What is the mechanism of action of Calcitriol (1,25-Dihydroxyvitamin D3)?

From the Guidelines

Calcitriol, the active form of vitamin D (1,25-dihydroxyvitamin D3), works through a complex mechanism to regulate calcium and phosphate homeostasis in the body, primarily by binding to vitamin D receptors (VDRs) in target tissues and regulating gene transcription. The mechanism of action of calcitriol involves its production in the kidneys through hydroxylation of 25-hydroxyvitamin D by the enzyme 1α-hydroxylase 1. Once formed, calcitriol acts as a steroid hormone, binding to VDRs in target tissues, including the intestine, bone, and kidneys.

Key Mechanisms of Action

• In the intestine, calcitriol increases calcium and phosphate absorption by upregulating calcium transport proteins like TRPV6 and calbindin 1.
• In bone, it promotes mineralization by stimulating osteoblast differentiation and regulating osteoclast activity through RANKL expression.
• In the kidneys, calcitriol reduces calcium excretion while promoting phosphate excretion.
• It also provides negative feedback to the parathyroid glands, suppressing parathyroid hormone (PTH) secretion when calcium levels are adequate.

Clinical Implications

The comprehensive mechanism of calcitriol allows it to maintain proper calcium-phosphate balance, which is essential for bone health, neuromuscular function, and various cellular processes throughout the body.
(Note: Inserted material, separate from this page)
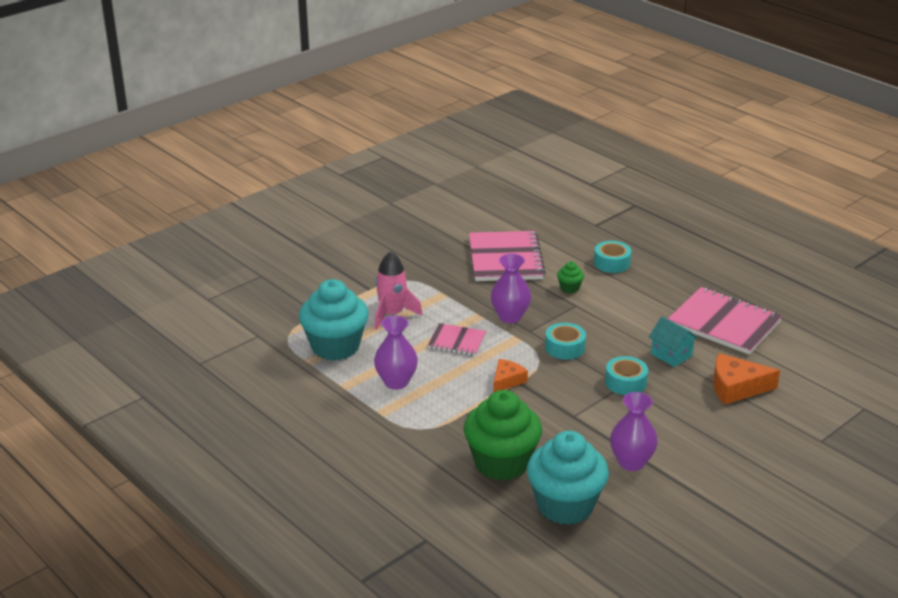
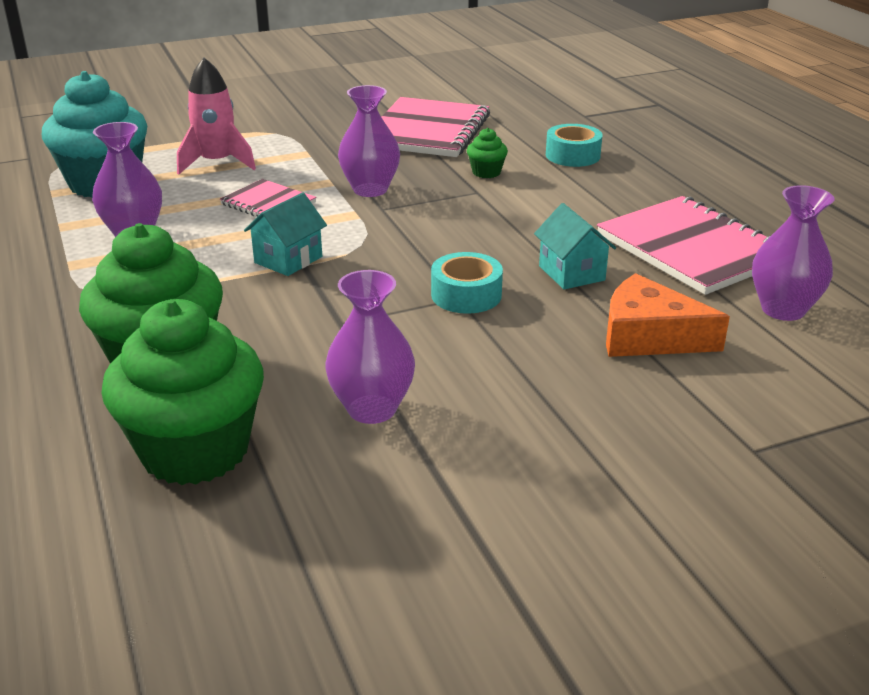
camera: 20 degrees right, 0 degrees up
(507, 380) = (288, 259): orange cheese -> turquoise house
(565, 347) = (413, 236): turquoise tape -> none
(565, 505) = (195, 450): turquoise cupcake -> green cupcake
(792, 355) = (783, 309): none -> purple vase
Understanding the mechanism of action of calcitriol is crucial for its effective use in the management of conditions like X-linked hypophosphataemia, where it is used alongside phosphate supplements to counter calcitriol deficiency and prevent secondary hyperparathyroidism 1.

Evidence-Based Practice

The most recent and highest quality evidence supports the use of calcitriol in the management of bone metabolism and disease, particularly in chronic kidney disease and X-linked hypophosphataemia 1. This evidence highlights the importance of calcitriol in regulating calcium and phosphate homeostasis and its role in preventing complications associated with disturbed mineral metabolism.

From the FDA Drug Label

The two known sites of action of calcitriol are intestine and bone. A calcitriol receptor-binding protein appears to exist in the mucosa of human intestine. Additional evidence suggests that calcitriol may also act on the kidney and the parathyroid glands. Calcitriol is the most active known form of vitamin D3 in stimulating intestinal calcium transport

The mechanism of action of Calcitriol (1,25-Dihydroxyvitamin D3) is to:

• Stimulate intestinal calcium transport
• Act on bone, kidney, and parathyroid glands Key aspects of its mechanism include:
• Binding to a receptor-binding protein in the intestinal mucosa
• Regulation of calcium and phosphorus metabolism at target tissues 2 2

From the Research

Mechanism of Action of Calcitriol

The mechanism of action of calcitriol (1,25-Dihydroxyvitamin D3) involves its binding to the vitamin D receptor (VDR), which regulates the transcription of target genes 3, 4, 5, 6, 7.

• Calcitriol stimulates intestinal calcium and phosphate absorption, maintaining sufficient concentrations of these ions in the extracellular fluids necessary for normal mineralization of bone matrix 4, 5, 7.
• It also exerts important functions in regulating bone metabolism, suppressing pre-osteoblasts and activating mature osteoblasts 3.
• The interaction between calcitriol and VDR increases the efficiency of intestinal absorption of calcium and phosphate, with serum phosphate levels influencing calcitriol and fibroblast growth factor 23 (FGF23) levels 5.
• Calcitriol regulates immune and inflammatory response, cell turnover, cell differentiation, renin production, and reduces proteinuria 3.

Regulation of Mineral Metabolism

Calcitriol plays a crucial role in regulating mineral metabolism, including:

• Stimulating calcium and phosphate absorption in the intestine 4, 5, 7
• Regulating parathyroid hormone (PTH) synthesis and FGF23 production 3, 5, 6
• Maintaining phosphate homeostasis, which is essential for preventing hyperphosphatemia and hypophosphatemia 5

Biological Actions

The biological actions of calcitriol are mediated by its binding to VDR, which is present in a large variety of cells 3, 4, 6, 7.

• Calcitriol localizes specifically in the nucleus, where it interacts with VDR to bring about transcription of specific genes that code for calcium and phosphorus transport proteins 7.
• The molecular mechanism of calcium transport in villus cells involves the induction of specific genes, including the calcium-binding protein 7.